** Start of DOCUMENT EXCERPT **

September: Animal activist and annoying television personality Steve Irwin is tragically stabbed in the heart by Stingray, a character from Australian soap Neighbours. English composer Sir Malcolm Arnold, Japanese actor Tetsuro Tamba and New Zealand Cricketer Walter Arnold Hadlee also die but everyone is too busy getting all upset about the death of a man who considers himself an animal activist yet also unironically goes by the moniker of "Crocodile Hunter" to care.

October: Two schools in Las Vegas, USA are locked down after a student brings an AK47 to school. Said student is later further ostracized by his peers because schoolyard massacres are, like, so totally late nineties.

November: That whiny brunette from Dawson's Creek with the wonky mouth marries Tom Cruise resulting in the fulfillment of an ancient Scientology prophesy foretelling the miraculous virgin birth of a strangely Asian looking baby and it's Caucasian mother's marriage to an obnoxious toothy midget. Tom Cruise was also going to sacrifice Katie Holmes to Lord Zenu but he decided to wait until next year when he had a movie coming out and could use the publicity.

December: Captain Great realizes that he had less sex in 2006 than he has had in any other year since he was seventeen. Everyone in the whole world sees Britney Spears' vagina.

And that's pretty much everything that happened in 2006 with maybe one or two very minor events left out. I hope you all had a top New Years and feel free to post all your wacky New Years stories in the comments below! Here's to a less shit 2007!

Monday, December 11, 2006

Madonna's Wacky Marital Breakdown

Madonna used to be a bit of a trend setter didn't she? I mean, twenty years ago the woman couldn't take a dump without starting some ridiculous trend; fake moles, blonde hair with black roots, crazy pointy metal bikinis...you name it she started it. And she even inspired a whole load of celebrities with her silly but surprisingly influential antics. Faux prostitute Christina Aguilera wouldn't exist today were it not for Madonna's attention seeking book Sex, both operating on the same principle as saying the word penis a lot in front of your Grandma. And who can forget Britney and Ashton Kutchers' embarrasing attempts to jump on the wacky Kabbalah bandwagon?

Sadly, it appears that Madonna's trendsetting days are over and she has become just another cog in the Hollywood Fame Machine, (not to be confused with the Hollywood Baby Machine, Britney Spears). For example, her current schtick singing electronic dance music and prancing about in an age-innapropriate leotard while surrounded by gay men was completely knicked from Kylie Minogue. And her recent adoption of an African baby was clearly a shameless attempt at emulating Angelina Jolie. And now, indicative of how far she has fallen since she became the most famous pop star in the world by singing about unbroken hymens, Madonna is starting to follow trends popularized by Kid Rock and Pamela Anderson, namely, divorce.

Yes, it appears that Madonna's relationship with mediocre filmmaker Guy Ritchie is on the rocks. "Huh? What the bleedin' hell is a Guy Ritchie," you might be asking. Well, if you don't know him as Mr. Madonna then you probably don't know him at all because that's mostly what he's famous for. But for those of you who really want to know more about a man who agreed to marry a woman who once dated Vanilla Ice here's a quick recap: Essentially, Guy Ritchie is that guy who popularized the rubbish "British Gangsters pull wacky heists while making witty pop cultural references in fake cockney accents" film genre that rears its ugly head every now and then. He is also responsible for the Maddona vehicle Swept Away but I'm assuming you've never seen that one because it has actually been known to make peoples' eyes bleed and/or explode, which means you couldn't be reading this right now.

** End of DOCUMENT EXCERPT **

## EXERCISE 1
In the records, reproduce the lines starting at the one containing "Rendered at 1654 by 931 pixels." and ending at the one containing "title Pi Arcade [82, 49, 1571, 257]", substituting "enclosing box" for every occurrence of "bounding box" and leaving everything else unchanged.
The text above and the records that follow have no connection to each other.

** Start of SUPPLIED DATA **

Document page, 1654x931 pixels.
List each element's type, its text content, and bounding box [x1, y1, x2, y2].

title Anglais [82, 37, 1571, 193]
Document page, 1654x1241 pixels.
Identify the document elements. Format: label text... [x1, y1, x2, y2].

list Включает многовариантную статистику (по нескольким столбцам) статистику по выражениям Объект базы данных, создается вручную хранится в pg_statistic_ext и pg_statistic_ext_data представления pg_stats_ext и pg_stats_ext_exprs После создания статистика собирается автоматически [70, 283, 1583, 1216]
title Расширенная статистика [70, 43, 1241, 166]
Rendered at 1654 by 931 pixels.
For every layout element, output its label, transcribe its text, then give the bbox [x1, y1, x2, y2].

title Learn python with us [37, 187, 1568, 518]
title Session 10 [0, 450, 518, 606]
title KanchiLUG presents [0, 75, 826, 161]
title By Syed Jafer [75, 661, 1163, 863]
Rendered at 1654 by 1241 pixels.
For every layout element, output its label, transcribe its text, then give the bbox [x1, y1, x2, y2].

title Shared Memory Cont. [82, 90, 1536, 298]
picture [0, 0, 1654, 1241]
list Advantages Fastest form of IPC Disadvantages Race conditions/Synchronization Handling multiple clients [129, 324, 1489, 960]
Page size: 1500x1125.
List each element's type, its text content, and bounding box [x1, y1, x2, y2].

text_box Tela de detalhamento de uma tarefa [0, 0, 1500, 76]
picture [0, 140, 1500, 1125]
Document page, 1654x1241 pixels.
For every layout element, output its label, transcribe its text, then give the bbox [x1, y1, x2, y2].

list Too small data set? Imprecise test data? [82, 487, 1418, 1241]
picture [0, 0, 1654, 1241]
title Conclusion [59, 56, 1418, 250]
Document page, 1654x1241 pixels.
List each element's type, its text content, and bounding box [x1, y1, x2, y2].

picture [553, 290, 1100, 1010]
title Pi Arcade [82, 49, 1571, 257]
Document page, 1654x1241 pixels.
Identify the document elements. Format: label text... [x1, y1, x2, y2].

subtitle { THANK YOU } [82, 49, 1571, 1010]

** End of SUPPLIED DATA **

## EXERCISE 2
Proceed with the blog post about Madonna's marital breakdown, picking up after its last sentence.

## EXERCISE RESPONSE 1
Rendered at 1654 by 931 pixels.
For every layout element, output its label, transcribe its text, then give the bbox [x1, y1, x2, y2].

title Learn python with us [37, 187, 1568, 518]
title Session 10 [0, 450, 518, 606]
title KanchiLUG presents [0, 75, 826, 161]
title By Syed Jafer [75, 661, 1163, 863]
Rendered at 1654 by 1241 pixels.
For every layout element, output its label, transcribe its text, then give the bbox [x1, y1, x2, y2].

title Shared Memory Cont. [82, 90, 1536, 298]
picture [0, 0, 1654, 1241]
list Advantages Fastest form of IPC Disadvantages Race conditions/Synchronization Handling multiple clients [129, 324, 1489, 960]
Page size: 1500x1125.
List each element's type, its text content, and enclosing box [x1, y1, x2, y2].

text_box Tela de detalhamento de uma tarefa [0, 0, 1500, 76]
picture [0, 140, 1500, 1125]
Document page, 1654x1241 pixels.
For every layout element, output its label, transcribe its text, then give the bbox [x1, y1, x2, y2].

list Too small data set? Imprecise test data? [82, 487, 1418, 1241]
picture [0, 0, 1654, 1241]
title Conclusion [59, 56, 1418, 250]
Document page, 1654x1241 pixels.
List each element's type, its text content, and enclosing box [x1, y1, x2, y2].

picture [553, 290, 1100, 1010]
title Pi Arcade [82, 49, 1571, 257]

## EXERCISE RESPONSE 2
Anyway, apparently maintaining a healthy marital relationship wasn't quite trendy enough for old Madge as it appears her relationship with Guy Ritchie is going the way of Reese Witherspoon and Ryan Phillipe, Paul McCartney and Heather Mills and Britney Spears and Kevin Federline with the couple reportedly fighting in some restaurant.


As reported by some anonymous nosey bitch, "The atmosphere between them was more than frosty. Guy was the one who was raising his voice most - you couldn't help but hear what he was saying. They were sitting in a corner booth and he was telling her that he'd had enough of her being controlling all the time and that something had to give. Madonna tried to give back to him, but he would just talk over her."

Personally I liked it better when Maddona was setting the trends. I know blonde hair and black roots is unattractive. But not nearly as unattractive as the shaven fifty year old vadge that Madonna will flap about in her inevitable Britney Spears inspired post-divorce paparrazi flash.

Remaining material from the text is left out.